Lebih luas melihat secara keseluruhan pada portofolio bank, Brian Hall (1993) didalam penelitiannya mengatakan bahwa perbankan yang menggunakan Basel Accord menyebabkan portofolio aset perbankan menjadi lebih aman. Didalam penelitiannya, Hall (1993) menganalisis pengaruh penerapan Basel Accord terhadap portofolio bank komersial di USA. Hasil penelitiannya menunjukkan bahwa terjadi perubahan pada portofolio bank komersial di USA setelah menerapkan Basel Accord pada perbankan. Aset dan pinjaman bank menjadi lebih aman.

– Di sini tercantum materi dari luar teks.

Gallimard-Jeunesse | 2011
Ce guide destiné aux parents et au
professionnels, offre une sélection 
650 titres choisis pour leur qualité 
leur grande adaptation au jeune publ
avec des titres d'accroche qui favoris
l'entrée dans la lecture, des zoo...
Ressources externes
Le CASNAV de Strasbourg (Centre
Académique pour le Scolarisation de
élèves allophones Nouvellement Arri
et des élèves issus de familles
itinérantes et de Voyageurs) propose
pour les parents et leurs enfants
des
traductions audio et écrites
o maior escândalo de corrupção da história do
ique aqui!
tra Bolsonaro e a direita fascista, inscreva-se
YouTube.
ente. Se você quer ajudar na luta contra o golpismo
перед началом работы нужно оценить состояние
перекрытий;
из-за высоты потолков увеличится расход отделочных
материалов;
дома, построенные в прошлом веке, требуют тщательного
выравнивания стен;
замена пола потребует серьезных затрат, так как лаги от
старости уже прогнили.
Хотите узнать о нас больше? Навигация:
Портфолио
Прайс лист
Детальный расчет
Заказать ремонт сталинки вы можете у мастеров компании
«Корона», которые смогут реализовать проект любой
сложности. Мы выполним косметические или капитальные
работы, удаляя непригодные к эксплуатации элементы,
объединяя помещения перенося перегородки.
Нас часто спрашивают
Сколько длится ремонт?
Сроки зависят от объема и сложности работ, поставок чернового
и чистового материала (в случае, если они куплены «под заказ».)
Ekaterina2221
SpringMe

Selanjutnya pengaruh Basel Accord terhadap portofolio ini dijelaskan oleh Haubrich dan Wachtel (1993) didalam penelitaannya tentang perubahan kualitas pada portofolio bank yang merupakan pengaruh dari penerapan Basel Accord. Hubungan antara Basel Accord dengan perubahan portofolio mereka analisis menggunakan metode analisis varians (ANOVA). Dalam penelitiannya, ANOVA digunakan untuk menganalisis rasio total aset pada dua kategori waktu. Hasilnya menunjukkan bahwa terdapat hubungan yang kuat antara Basel Accord dengan portofolio bank. Dalam penelitian yang juga dilakukan oleh Honda, Y. (2002) dengan menganalisis pengaruh penerapan Basel Accord terhadap kredit perbankan pada studi kasus perbankan Jepang menyatakan bahwa Basel Accord

juga dapat mengurangi rasio peningkatan kredit terhadap total aset sebesar 0,09-0,24% pada bank standar internasional, dan sebesar 0,06-0,21% terhadap masing-masing bank domestik.

Penelitian terdahulu yang dilakukan oleh Montgomery (2004) dalam menganalisis tentang pengaruh Basel Accord terhadap portofolio pada bank internasional dan bank domestic di Jepang. Didalam penelitian ini, Montgomery (2004) menganalisis variabel-variabel yang mempengaruhi penelitiannya yaitu capital ratio, asset growth, interest rate, growth in GDP, total asset, loans, dan corporate bonds, dan government bonds. Hasil penelitiannya menunjukkan bahwa Basel Accord mempengaruhi portofolio pada bank internasional dan bank domestik dengan proporsi pengaruh yang berbeda-beda. Berdasarkan uraian diatas, maka penulis tertarik melakukan replikasi penelitian yang dilakukan oleh Montgomery (2004). Dalam penelitian ini, peneliti menganalisis pengaruh Basel Accord terhadap portofolio investasi pada perbankan di Indonesia dengan menggunakan studi kasus pada Bank Pembangunan Daerah. Berdasarkan hal tersebut penulis menyusun penelitian yang berjudul: “Analisis Penerapan Basel Accord Terhadap portofolio Investasi Pada Bank Pembangunan Daerah”.